Overall Analysis – North American?
Film No Yes Diff
TTT 7.91 7.37 0.54
FOTR 8.51 8.07 0.44
ROTK 8.11 7.82 0.29
Total 8.15 7.73 0.43 |
So Non-North Americans enjoyed all three movies more than the North Americans. Although the ranking of the three movies is the same, there is a significant difference in TTT.
Looking at it by book, there is a difference in the rankings. Non-North Americans put Book 2 as their favorite, with Book 6 second. North Americans had them the other way around.
Looking at the individual chapters, the three biggest differences where Non-North Americans (N) scored them higher than the North Americans (Y) did were:
The Burning of the Westfold (N 8.41, Y 6.43)
The Story Forseen from Lórien (N 7.69, Y 6.13)
The Caverns of Isengard (N 8.50, Y 6.95)
…and where North Americans scored them higher:
The Final Tally (N 2.57, Y 4.68)
The Fellowship Reunited (N 6.75, Y 7.57)
The Return of the King (N 8.04, Y 8.74)
The most geographically-neutral scenes were:
Aragorn Takes the Paths of the Dead (both 7.64)
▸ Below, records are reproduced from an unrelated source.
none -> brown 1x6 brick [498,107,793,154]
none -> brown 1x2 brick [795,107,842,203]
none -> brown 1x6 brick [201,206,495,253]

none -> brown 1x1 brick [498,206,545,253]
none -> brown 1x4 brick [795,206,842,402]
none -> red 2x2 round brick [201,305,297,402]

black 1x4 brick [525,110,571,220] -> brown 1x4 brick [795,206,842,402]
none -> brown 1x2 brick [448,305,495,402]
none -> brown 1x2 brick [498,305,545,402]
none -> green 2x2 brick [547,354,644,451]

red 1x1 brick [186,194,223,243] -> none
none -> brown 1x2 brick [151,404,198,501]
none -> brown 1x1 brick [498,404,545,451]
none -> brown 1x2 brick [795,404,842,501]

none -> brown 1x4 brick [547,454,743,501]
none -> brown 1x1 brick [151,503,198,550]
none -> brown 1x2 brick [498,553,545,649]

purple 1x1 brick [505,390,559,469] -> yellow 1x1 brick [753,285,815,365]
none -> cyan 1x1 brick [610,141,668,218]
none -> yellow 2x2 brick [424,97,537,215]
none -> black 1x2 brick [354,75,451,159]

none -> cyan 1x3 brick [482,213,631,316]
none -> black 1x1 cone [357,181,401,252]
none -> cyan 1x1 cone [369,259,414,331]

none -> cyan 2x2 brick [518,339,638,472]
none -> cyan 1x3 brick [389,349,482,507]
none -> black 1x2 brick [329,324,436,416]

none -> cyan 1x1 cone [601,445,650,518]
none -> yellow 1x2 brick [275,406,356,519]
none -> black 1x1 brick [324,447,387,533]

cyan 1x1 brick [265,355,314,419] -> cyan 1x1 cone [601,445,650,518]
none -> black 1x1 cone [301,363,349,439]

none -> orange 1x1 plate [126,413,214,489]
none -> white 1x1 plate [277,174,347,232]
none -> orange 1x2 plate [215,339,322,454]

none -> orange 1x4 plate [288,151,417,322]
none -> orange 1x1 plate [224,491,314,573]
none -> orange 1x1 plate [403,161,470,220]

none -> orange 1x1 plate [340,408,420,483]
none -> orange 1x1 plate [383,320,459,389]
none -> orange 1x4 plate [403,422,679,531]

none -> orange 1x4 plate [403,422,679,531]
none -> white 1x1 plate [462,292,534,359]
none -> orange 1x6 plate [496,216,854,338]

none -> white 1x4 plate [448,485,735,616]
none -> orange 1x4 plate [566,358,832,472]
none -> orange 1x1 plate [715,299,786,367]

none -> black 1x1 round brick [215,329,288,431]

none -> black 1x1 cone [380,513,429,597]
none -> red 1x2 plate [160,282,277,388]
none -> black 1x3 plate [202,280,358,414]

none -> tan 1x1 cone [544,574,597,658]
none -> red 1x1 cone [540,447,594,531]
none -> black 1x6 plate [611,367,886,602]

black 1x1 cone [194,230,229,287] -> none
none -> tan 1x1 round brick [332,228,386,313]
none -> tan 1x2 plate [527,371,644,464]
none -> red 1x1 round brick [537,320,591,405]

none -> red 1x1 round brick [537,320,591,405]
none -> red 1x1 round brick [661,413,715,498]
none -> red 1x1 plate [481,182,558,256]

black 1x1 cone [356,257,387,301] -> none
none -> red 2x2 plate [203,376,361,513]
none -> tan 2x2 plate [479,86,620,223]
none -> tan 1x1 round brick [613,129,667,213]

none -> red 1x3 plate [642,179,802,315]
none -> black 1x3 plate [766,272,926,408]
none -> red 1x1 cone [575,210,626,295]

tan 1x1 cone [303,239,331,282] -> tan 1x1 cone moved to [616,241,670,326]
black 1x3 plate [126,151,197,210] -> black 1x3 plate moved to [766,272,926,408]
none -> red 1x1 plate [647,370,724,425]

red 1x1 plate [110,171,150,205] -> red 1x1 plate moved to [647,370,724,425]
The Siege of Gondor (both 8.19)
The Uruk-hai (both 7.38)
Note how 10/10 for the Non-North Americans bucks the trend.
Overall Analysis – Are the results skewed by geography and/or gender?
Well, yes they are. 75% of the replies were from North Americans, and 57% of them were from Females. The Female percentage is about right, but the geographical split is not representative of the website(s).
If we were to weight the scores such that the spread is more indicative of the website as a whole (I’m guessing 60% of the population(s) are North American), this would give the Top Ten chapters as (original rankings in brackets):
1 (1) The Ride of the Rohirrim
2 (2) The Departure of Boromir
3 (4) Prologue
4 (3) The End of All Things
5 (5) The Bridge of Khazad-dûm
6 (6) Minas Tirith
7 (11) The Lighting of the Beacons
8 (10) The Breaking of the Fellowship
9 (8) The Foundations of Stone
10 (7)Very Old Friends
…and the Bottom Ten virtually unchanged…
179 (177) The Glittering Caves
180 (180) Ent Draft
181 (181) The Fighting Uruk-hai
182 (182) One of the Dúnedain
183 (183) Master Peregrin's Plan
184 (184) The Entmoot Decides
185 (185) The Parting of Sam and Frodo
186 (186) The Paths of the Dead
187 (187) The Corsairs of Umbar
188 (188) The Final Tally
At the end of the day, all the stats really show, as is true for any survey, is the actual population surveyed – ie posters that bothered to reply.
The one statistic missing from all of this is the number of pints of sweat V-man put into getting this whole thing going and the effort in pushing for replies for weeks.